None of these European leaders would sign off on such high-wire financial policy experiments in their home countries. Why do they do it on the wider European stage?
Part of the answer lies in the way the E.U. was put together in the 1950s and ’60s as a loose union of jealously sovereign states — somewhat like the United States under the original Articles of Confederation. That posed no insuperable problems for the six-nation coal-and-steel community and free-trade zone that the European Common Market was at the time.
But as the E.U. has grown larger (Croatia will become the 28th member state later this year) and more ambitious (17 countries now use the euro), that loose and decentralized structure has begun audibly creaking. Instead of preserving sovereignty and nurturing democracy, it has created a situation where paymaster nations like Germany seek to impose the policy preferences of German voters on other states without regard to economic circumstances. It makes no sense to raise taxes and slash jobs when economies are already in free fall. But that is what the E.U. is now demanding be done across Southern Europe, with disastrous economic and political consequences. A better governed E.U. would put more emphasis on reviving growth in the south and stimulating consumer demand in the north.

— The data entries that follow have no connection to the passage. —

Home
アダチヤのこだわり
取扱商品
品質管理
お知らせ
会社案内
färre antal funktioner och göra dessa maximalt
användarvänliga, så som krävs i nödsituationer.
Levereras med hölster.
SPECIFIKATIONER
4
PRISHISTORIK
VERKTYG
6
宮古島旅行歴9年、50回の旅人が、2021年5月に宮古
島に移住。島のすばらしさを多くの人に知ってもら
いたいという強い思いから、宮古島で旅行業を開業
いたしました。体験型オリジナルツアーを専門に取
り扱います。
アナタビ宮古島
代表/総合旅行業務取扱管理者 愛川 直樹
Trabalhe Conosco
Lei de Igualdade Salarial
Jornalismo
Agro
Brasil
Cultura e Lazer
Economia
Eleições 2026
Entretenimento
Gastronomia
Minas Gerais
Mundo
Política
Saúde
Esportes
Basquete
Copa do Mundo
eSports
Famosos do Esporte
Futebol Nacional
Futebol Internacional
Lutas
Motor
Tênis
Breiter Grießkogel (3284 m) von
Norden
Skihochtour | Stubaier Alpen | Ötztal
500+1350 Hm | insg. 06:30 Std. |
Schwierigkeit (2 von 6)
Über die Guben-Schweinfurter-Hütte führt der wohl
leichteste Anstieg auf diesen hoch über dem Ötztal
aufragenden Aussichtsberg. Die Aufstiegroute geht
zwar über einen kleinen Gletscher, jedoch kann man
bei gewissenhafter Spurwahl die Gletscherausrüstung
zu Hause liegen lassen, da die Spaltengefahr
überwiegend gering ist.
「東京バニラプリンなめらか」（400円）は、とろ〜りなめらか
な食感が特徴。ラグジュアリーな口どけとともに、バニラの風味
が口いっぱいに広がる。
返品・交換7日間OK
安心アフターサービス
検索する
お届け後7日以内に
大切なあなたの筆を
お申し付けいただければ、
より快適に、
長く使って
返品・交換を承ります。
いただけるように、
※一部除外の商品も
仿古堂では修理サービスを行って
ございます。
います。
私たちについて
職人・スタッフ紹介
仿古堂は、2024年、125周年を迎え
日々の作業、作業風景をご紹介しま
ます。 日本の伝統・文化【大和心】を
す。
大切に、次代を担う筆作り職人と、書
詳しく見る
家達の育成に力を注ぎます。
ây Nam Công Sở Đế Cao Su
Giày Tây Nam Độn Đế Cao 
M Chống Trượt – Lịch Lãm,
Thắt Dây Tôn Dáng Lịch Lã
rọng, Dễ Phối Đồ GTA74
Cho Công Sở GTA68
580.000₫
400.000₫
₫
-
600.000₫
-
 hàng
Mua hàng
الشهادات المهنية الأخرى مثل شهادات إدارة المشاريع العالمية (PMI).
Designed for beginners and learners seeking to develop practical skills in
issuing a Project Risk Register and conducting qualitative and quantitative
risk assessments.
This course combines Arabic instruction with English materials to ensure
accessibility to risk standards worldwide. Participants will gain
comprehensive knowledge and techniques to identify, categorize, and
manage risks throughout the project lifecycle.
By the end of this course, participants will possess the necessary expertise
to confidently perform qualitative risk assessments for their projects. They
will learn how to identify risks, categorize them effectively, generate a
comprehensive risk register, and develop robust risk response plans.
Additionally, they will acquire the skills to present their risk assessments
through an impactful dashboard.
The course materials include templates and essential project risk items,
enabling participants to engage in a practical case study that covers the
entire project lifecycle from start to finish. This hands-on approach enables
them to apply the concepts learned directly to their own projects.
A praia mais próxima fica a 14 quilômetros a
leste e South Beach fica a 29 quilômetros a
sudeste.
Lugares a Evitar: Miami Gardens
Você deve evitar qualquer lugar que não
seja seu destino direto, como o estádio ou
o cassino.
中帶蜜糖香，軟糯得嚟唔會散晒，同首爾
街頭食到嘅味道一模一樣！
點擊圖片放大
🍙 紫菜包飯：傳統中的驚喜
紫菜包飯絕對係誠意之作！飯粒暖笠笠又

But there is not much European vision among today’s top national leaders. No Helmut Kohl or François Mitterrand sits among them to bring fellow leaders to their senses before local political motives lead them into continentwide blunders. There are plenty of smart politicians attending E.U. summit meetings and plenty of capable European commissioners keeping the Brussels bureaucracy whirring. But there are no Alexander Hamiltons or James Madisons pushing for the interests of Europe as a whole, not just the interests of Germany, France, Finland, the Netherlands or Cyprus — even as ambitious projects like the euro have increased the need for coherent and consistent rules and policies.
The European Central Bank president, Mario Draghi, has occasionally tried to step into the leadership gap but is constantly reminded that he can be only as “European” as Germany, the bank’s most important shareholder, will permit.
So while the euro will likely survive Europe’s recent stumbles on Cyprus, it will survive unnecessarily weakened by avoidable mistakes. Someday Europe may produce leaders willing to grapple with the task of building sustainable European economic institutions. Until then, the union seems doomed to lurch from one mismanaged crisis to the next.